Un tapis rouge le soir pour Un zoo la nuit

L’acteur Germain Houde, qui interprétait Charlie dans Un zoo la nuit, s’entretenait sur le tapis rouge avec les producteurs Roger Frappier et Pierre Gendron.
Photo: François Pesant - Le Devoir L’acteur Germain Houde, qui interprétait Charlie dans Un zoo la nuit, s’entretenait sur le tapis rouge avec les producteurs Roger Frappier et Pierre Gendron.

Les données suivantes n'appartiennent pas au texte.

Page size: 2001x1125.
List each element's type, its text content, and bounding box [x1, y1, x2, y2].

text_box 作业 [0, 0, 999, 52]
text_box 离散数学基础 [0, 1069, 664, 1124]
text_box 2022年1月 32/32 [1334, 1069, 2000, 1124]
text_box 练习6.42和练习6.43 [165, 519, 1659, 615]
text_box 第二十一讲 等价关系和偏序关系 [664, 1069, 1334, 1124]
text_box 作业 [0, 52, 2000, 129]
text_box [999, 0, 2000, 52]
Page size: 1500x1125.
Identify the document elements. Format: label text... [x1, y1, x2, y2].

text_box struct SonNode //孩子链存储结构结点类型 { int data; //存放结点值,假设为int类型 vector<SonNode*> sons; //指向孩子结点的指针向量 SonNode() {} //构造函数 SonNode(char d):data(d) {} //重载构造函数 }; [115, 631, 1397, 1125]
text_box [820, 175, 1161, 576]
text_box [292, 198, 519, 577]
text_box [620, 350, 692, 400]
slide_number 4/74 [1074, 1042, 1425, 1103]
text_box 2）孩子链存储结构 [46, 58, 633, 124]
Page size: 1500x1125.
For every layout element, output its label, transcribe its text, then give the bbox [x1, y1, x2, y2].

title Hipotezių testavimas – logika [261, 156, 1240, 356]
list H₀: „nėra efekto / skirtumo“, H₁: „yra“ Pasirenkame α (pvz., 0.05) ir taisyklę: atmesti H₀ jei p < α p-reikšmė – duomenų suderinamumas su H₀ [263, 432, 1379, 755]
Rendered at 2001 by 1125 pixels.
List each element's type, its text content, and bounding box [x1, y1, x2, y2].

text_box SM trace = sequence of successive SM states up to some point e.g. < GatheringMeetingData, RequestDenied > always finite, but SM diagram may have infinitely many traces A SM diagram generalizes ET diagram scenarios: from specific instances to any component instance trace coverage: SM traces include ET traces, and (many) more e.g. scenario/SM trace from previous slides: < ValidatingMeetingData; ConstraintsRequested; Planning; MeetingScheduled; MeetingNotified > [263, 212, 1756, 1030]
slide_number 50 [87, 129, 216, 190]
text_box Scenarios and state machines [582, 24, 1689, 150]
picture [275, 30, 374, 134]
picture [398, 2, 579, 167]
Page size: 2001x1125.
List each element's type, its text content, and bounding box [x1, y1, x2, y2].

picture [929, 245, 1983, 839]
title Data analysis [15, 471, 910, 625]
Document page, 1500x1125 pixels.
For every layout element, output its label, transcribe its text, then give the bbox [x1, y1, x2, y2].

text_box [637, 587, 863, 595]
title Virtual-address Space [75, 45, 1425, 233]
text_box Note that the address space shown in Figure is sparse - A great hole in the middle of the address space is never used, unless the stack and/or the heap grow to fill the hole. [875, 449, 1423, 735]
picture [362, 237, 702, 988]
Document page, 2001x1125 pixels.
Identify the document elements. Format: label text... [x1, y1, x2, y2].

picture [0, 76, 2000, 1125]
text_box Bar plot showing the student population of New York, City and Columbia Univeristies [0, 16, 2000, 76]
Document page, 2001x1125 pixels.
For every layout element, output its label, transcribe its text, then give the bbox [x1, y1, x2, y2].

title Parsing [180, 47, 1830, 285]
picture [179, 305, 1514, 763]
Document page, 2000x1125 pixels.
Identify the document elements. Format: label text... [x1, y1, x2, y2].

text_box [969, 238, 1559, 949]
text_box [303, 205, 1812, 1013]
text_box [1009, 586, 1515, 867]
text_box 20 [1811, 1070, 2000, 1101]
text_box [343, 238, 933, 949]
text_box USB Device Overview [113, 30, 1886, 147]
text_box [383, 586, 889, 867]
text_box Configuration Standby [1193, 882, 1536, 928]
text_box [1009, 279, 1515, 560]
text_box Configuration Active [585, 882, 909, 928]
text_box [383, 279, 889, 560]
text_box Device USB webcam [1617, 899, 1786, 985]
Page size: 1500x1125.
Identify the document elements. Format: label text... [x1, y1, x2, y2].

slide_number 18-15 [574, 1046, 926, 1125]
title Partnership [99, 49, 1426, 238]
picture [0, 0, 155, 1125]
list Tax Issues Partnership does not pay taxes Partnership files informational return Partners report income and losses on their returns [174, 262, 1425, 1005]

Une première particulière a eu lieu mercredi au Cinéma Impérial à Montréal : Un zoo la nuit, film coup de poing au temps de sa sortie en 1987, a été présenté dans une version fraîchement restaurée. Pour plusieurs cinéphiles, ce fut l’occasion de découvrir ou de redécouvrir l’oeuvre du cinéaste Jean-Claude Lauzon - qui n’en réalisa qu’une seule autre, Léolo -, avec sa coloration et son format d’image d’origine.

 

Présentée conjointement par Fantasia et Éléphant : mémoire du cinéma québécois, un organisme voué exclusivement à la restauration et à la numérisation en haute définition du patrimoine cinématographique québécois, la soirée visait également à souligner les 50 ans de la Cinémathèque québécoise et son « travail de conservation inestimable ».

 

Au cours d’une cérémonie tenue avant la projection, l’équipe d’Éléphant a remis à Jean Gagnon, directeur des collections de la Cinémathèque, des photos personnelles de Jean-Claude Lauzon offertes par Gaston Lepage et André Petrowski, amis proches du défunt cinéaste. Un scénario de Léolo annoté par Jean-Claude Lauzon lui-même, donné celui-là par Caroline Trudel, viendra aussi enrichir les collections de la Cinémathèque. Initiateur du projet Éléphant, dont il a financé la création en 2008 par le biais de Québecor, l’homme d’affaires Pierre Karl Péladeau a rappelé l’importance de la Cinémathèque, ainsi que celle de l’oeuvre de Jean-Claude Lauzon.

 

Les producteurs d’Un zoo la nuit, Roger Frappier et Pierre Gendron, étaient présents, tout comme l’acteur Germain Houde. À tour de rôle, les trois hommes se sont souvenus, émus, et ont partagé plusieurs anecdotes avec les 500spectateurs venus remplir l’Impérial. Brillant, bouillant, Jean-Claude Lauzon a marqué de manière indélébile le paysage cinématographique.

 

Présenté en ouverture de la Quinzaine des réalisateurs à Cannes en 1987, Un zoo la nuit relate les retrouvailles frustes puis émouvantes d’un ex- détenu et de son père. Alors que la vie de ce dernier tire à sa fin, celle du premier est menacée par son passé de trafiquant de drogue. Tour à tour violent et tendre, le film a cumulé près de 225 000 entrées en salles au Québec. Un zoo la nuit a par la suite remporté pas moins de 13prix Génie, un record.

 

En 1992 est paru un second long métrage, Léolo. Lyrique et triste, cette oeuvre d’une beauté singulière fut présentée en compétition à Cannes.

 

Confidences de cinéastes

 

Réalisateur et directeur de projets chez Éléphant, Claude Fournier a écrit sur son blogue : « Jean-Claude Lauzon me plaisait beaucoup, bien que je le connus peu ; il était beau, arrogant, en apparence très sûr de lui, il affectionnait motos, voitures et avions - tout ce qui décollait vite -, il avait choisi de ne pas avoir le style de vie misérabiliste qu’affectionnent certains cinéastes québécois, très talentueux néanmoins ; non, Lauzon allait vivre de cinéma et bien en vivre, dut-il pour cela devenir le réalisateur chouchou des agences de pub.

 

Lauzon, je l’ai surtout connu par téléphone. Les deux dernières années de sa vie, nous nous téléphonâmes assez régulièrement, des conversations qui tournaient autour du métier et des voitures et parfois aussi parce que Jean-Claude se sentait mal accepté par une partie de la confrérie des réalisateurs. Là-dessus, je le suivais bien, ayant toujours été moi-même frappé par cet ostracisme souterrain. J’ai appris plus tard qu’il se confiait aussi assez souvent à Denys Arcand. »

 

Avant d’avoir pu réaliser un troisième film, Jean-Claude Lauzon périt dans un accident d’avion en août 1997. Dans le Dictionnaire du cinéma québécois publié sous la direction de Michel Lacombe et de Marcel Jean, on parle d’un « metteur en scène d’une envergure rare ».